In Conclusion, Department stores will have to continuously experiment and evolve in order to capture consumers attention and take a larger share of their wallet.In the future there will be no room for mediocrity for those who want to sit on the fence. The future belongs to the brave – stores who are willing to experiment, stay attuned to consumer needs, break out of the shackles of classical department store thinking and create experiences which are bigger, better and more memorable than those delivered by brands at their stand alone stores.

A case in point is the Denim Studio – the World’s largest denim department with 26,000 sq.ft. space on 3 levels at Selfridges London. Stocking 60 brands, from Primark to J Brand, Levi’s to Christopher Kane, offering jeans priced from £11 to £11,000 for a pair of jeans.

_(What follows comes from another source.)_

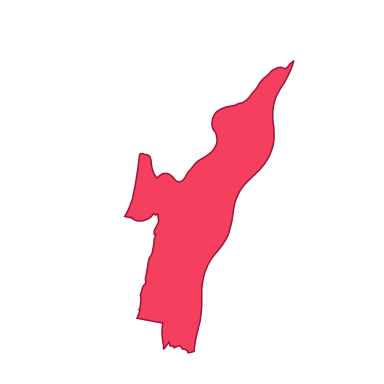 Zaltbommel, Gelderland, Netherlands, rotated 109°
{"feature_id": "6326949B96926910837809", "entity_name": "Zaltbommel", "entity_type": "district", "adm_level": 2, "iso_a3": "NLD", "parent_name": "Netherlands", "parent_adm1": "Gelderland", "projection": "robinson", "projection_center": [5.161, 51.782], "detail": "fine", "context": "isolated", "style": "filled", "palette": "rose", "viewbox_px": 384, "rotation_deg": 109, "n_neighbors": 0, "source": "geoboundaries", "source_scale": "gbopen_adm2", "svg_char_len": 5760}
<svg xmlns="http://www.w3.org/2000/svg" viewBox="0 0 384 384"><g transform="rotate(109 192 192)"><path d="M342.1,138.1L340.7,138.5L338.7,139.0L333.6,140.0L328.7,140.7L323.9,141.2L319.8,141.5L318.9,141.7L312.3,142.2L311.5,142.3L309.3,142.7L305.0,143.6L303.0,144.0L296.8,145.6L293.6,146.7L290.4,147.8L282.9,150.4L279.6,151.4L275.5,152.3L271.5,153.0L268.0,153.4L266.8,153.5L265.3,153.6L261.4,153.6L257.6,153.4L256.3,153.3L251.7,152.5L249.6,152.1L247.4,151.5L246.3,151.1L243.7,150.2L238.1,148.0L232.8,146.2L230.8,145.7L226.6,144.6L223.9,144.2L220.7,143.9L217.4,143.9L215.5,144.1L210.8,144.4L208.3,144.6L205.7,145.0L202.6,145.5L197.2,146.6L193.7,147.2L192.1,147.5L188.2,147.9L187.7,147.9L187.2,147.9L184.8,147.9L184.0,147.9L181.6,147.8L179.6,147.6L176.4,147.2L173.3,146.5L171.8,146.0L169.5,145.4L167.8,144.7L160.7,141.3L158.4,140.1L154.4,138.0L149.1,135.4L144.4,133.5L141.8,132.6L138.8,131.9L136.0,131.1L132.6,130.6L130.0,130.4L124.0,130.3L121.1,130.6L118.3,131.0L117.4,131.2L115.2,131.7L112.6,132.5L110.1,133.4L107.6,134.5L107.6,134.4L103.3,136.1L101.9,136.9L99.8,138.0L96.5,139.4L91.4,141.2L89.6,141.8L86.7,142.4L85.7,142.7L82.2,143.2L80.2,143.4L76.5,143.5L72.9,143.3L72.3,143.2L69.4,142.7L65.7,142.1L63.0,141.4L58.7,140.3L57.1,140.0L56.6,139.9L50.7,139.1L48.4,138.8L46.9,138.6L45.2,138.5L43.2,138.4L41.1,138.3L39.3,138.3L38.3,138.3L37.3,138.3L35.1,138.4L34.5,138.5L35.7,138.9L38.8,141.0L42.1,142.1L43.6,142.8L44.3,143.2L44.9,143.8L45.2,144.5L45.1,146.0L45.1,148.2L45.4,149.4L46.1,150.7L46.9,151.9L48.7,153.7L50.0,155.0L51.6,156.1L53.2,156.9L54.8,157.5L56.4,158.3L58.6,159.6L61.2,161.2L62.7,161.9L64.3,162.6L66.0,163.2L67.3,163.6L69.1,163.9L70.5,164.2L72.3,164.6L73.6,165.0L75.6,165.8L77.2,166.5L78.6,166.9L80.2,167.6L83.5,168.6L85.0,169.2L86.5,169.9L88.2,171.0L89.7,172.1L91.3,173.4L92.3,175.3L93.1,176.6L94.2,177.8L95.5,179.2L96.6,180.3L97.4,181.6L97.9,182.7L98.6,184.0L99.3,185.3L100.0,186.5L100.8,187.8L101.8,189.0L103.0,190.4L104.1,191.5L105.4,192.7L106.8,193.9L107.3,194.3L108.9,195.2L110.5,195.7L112.1,196.1L113.7,196.3L115.3,196.4L116.8,196.3L118.4,196.0L120.0,195.7L121.6,195.2L123.1,194.4L124.1,193.9L125.7,192.6L126.7,191.4L127.4,190.1L127.9,189.4L129.4,188.0L131.0,187.1L132.7,186.2L134.0,185.5L134.2,185.4L135.8,184.9L137.4,184.6L138.9,184.5L140.5,184.6L142.0,184.8L142.4,184.9L143.7,185.2L145.5,185.7L146.7,186.2L147.5,186.5L148.8,187.2L149.3,187.5L150.9,188.5L151.7,189.0L152.1,189.2L153.0,190.0L154.7,191.3L158.1,194.2L159.6,195.5L161.2,196.7L162.8,197.6L164.4,198.3L167.5,199.4L169.1,200.0L170.7,200.5L172.3,201.2L173.9,201.9L175.5,202.4L177.0,202.7L177.9,202.9L178.6,203.0L180.2,203.2L181.8,203.6L183.4,204.3L184.5,204.9L185.8,206.1L186.5,207.4L186.8,208.6L186.7,209.9L186.4,211.1L185.8,212.3L185.0,213.6L184.2,214.8L183.7,216.1L183.2,217.3L182.8,218.6L182.6,219.8L182.5,221.0L182.7,222.3L183.1,223.5L183.7,224.8L184.6,226.0L186.7,227.8L188.2,228.6L190.1,229.4L189.3,231.0L188.5,232.2L187.4,233.5L186.1,234.7L185.1,235.6L183.5,236.7L182.0,237.8L180.4,238.7L177.2,240.2L175.7,240.9L173.6,242.2L172.2,243.4L171.6,244.7L171.4,245.9L171.5,247.2L171.7,248.4L171.9,249.7L171.8,250.9L172.1,252.1L172.5,253.3L174.1,253.7L180.4,252.3L185.2,251.3L189.4,250.5L194.7,249.5L199.4,248.7L205.8,247.7L210.5,247.0L212.1,246.8L215.2,246.4L216.8,246.2L218.4,246.1L221.6,246.1L224.7,246.2L227.9,246.4L229.5,246.5L231.1,246.7L232.7,246.9L237.1,247.7L236.4,242.4L235.8,242.3L235.8,241.5L235.8,241.3L236.0,241.2L235.9,240.7L235.7,240.1L236.6,240.0L236.8,238.4L237.0,237.6L237.1,237.1L237.1,236.5L237.2,235.8L237.2,235.7L237.1,234.6L237.0,233.7L236.6,232.4L236.2,231.2L235.9,230.5L235.2,229.2L234.9,228.7L234.6,228.2L233.5,226.8L232.0,225.1L231.5,224.6L230.6,223.9L230.1,223.5L229.2,222.9L228.2,222.4L227.5,222.1L226.8,221.8L226.0,221.6L225.0,221.3L225.7,219.0L224.0,217.2L227.8,215.4L227.7,215.3L231.6,213.7L233.6,214.1L238.2,214.7L238.7,214.8L239.5,215.0L240.5,215.1L241.0,215.0L241.9,214.9L242.7,214.7L243.0,214.6L244.5,213.8L243.9,212.5L244.0,212.5L244.0,212.4L247.2,212.3L247.8,212.3L248.0,212.3L248.3,212.4L248.5,212.5L252.2,211.5L252.7,211.4L255.1,210.9L256.2,210.7L259.1,210.4L261.0,210.0L261.3,209.9L263.5,209.9L264.9,209.9L268.3,210.9L274.1,210.3L274.6,210.2L276.3,209.8L279.6,209.2L281.9,208.9L281.9,208.7L283.6,208.6L286.5,208.1L287.1,208.0L288.4,208.0L288.8,208.0L289.1,207.9L290.5,207.3L290.9,207.1L291.7,206.6L291.9,206.5L292.1,206.5L293.5,206.2L293.9,206.2L294.2,206.3L294.6,206.5L296.0,207.2L296.5,207.5L297.2,207.5L297.3,207.5L297.8,207.6L300.8,207.4L300.8,207.5L304.9,207.3L306.2,207.2L306.6,207.1L309.2,205.6L309.5,205.5L316.5,203.8L316.8,203.8L317.1,203.8L318.0,203.5L320.0,203.8L320.5,203.8L321.0,203.6L321.1,202.5L329.3,202.9L328.8,199.8L328.5,197.8L328.3,196.4L328.2,195.4L328.0,194.0L327.9,193.6L327.7,192.3L327.5,190.6L327.4,190.1L327.1,188.2L326.4,183.2L326.3,182.9L325.6,178.2L325.4,176.9L325.5,176.8L326.1,176.8L327.3,176.6L329.4,176.1L331.0,175.7L332.5,175.3L333.3,175.1L335.2,174.4L336.2,174.0L338.3,173.2L340.2,172.3L341.1,171.9L342.5,171.1L344.9,169.8L345.1,169.7L346.6,168.8L347.4,168.5L348.1,168.3L348.3,168.2L348.6,168.3L349.0,168.2L349.5,168.0L349.2,167.2L348.5,167.0L347.1,166.6L343.0,165.4L341.4,164.8L341.6,164.5L341.7,164.4L342.7,163.9L343.2,163.6L344.1,163.1L344.3,163.0L344.3,162.9L344.4,162.7L344.4,161.8L344.5,160.7L344.5,160.4L343.8,159.3L343.6,159.0L343.7,158.9L345.1,158.4L345.0,157.9L344.9,157.7L344.7,157.6L344.3,157.3L344.1,157.1L343.9,156.8L343.6,156.4L342.6,155.4L342.4,155.1L341.6,153.9L341.4,153.5L341.1,153.0L341.4,152.7L341.7,152.5L342.1,152.0L342.7,151.3L343.3,150.6L343.5,150.5L343.5,150.4L343.5,150.2L343.5,149.9L343.3,149.3L343.2,148.2L343.1,147.8L343.2,147.1L343.3,146.5L343.5,145.4L343.8,143.9L344.5,144.0L345.3,143.3L345.2,142.8L342.1,138.1Z" fill="#f43f5e" stroke="#9f1239" stroke-width="1.5"/></g></svg>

Denim lovers are served by 50 denim specialists. Denim by appointment, the denim tailor as well as the jeanius bar are things which keep denim lovers hooked once they enter. Closer home, In the late 90s, Shoppers Stop had created a brand called Blues Bizaar – a 3,000 sq. ft store for denim lovers. It stocked not only the best denim brands in the country, but also had the widest selection of denim accessories (ranging from bean bags, to shoes and bags to a camping tent. Blues Bizaar was discontinued a couple of years later. In retrospect was it way ahead of its time then and is it the right thing to re-launch today?

Stores which have the courage and are willing to believe in the future of denims are willing to put their reputation on the line like Selfridges are the one who will be able to change the game in the future.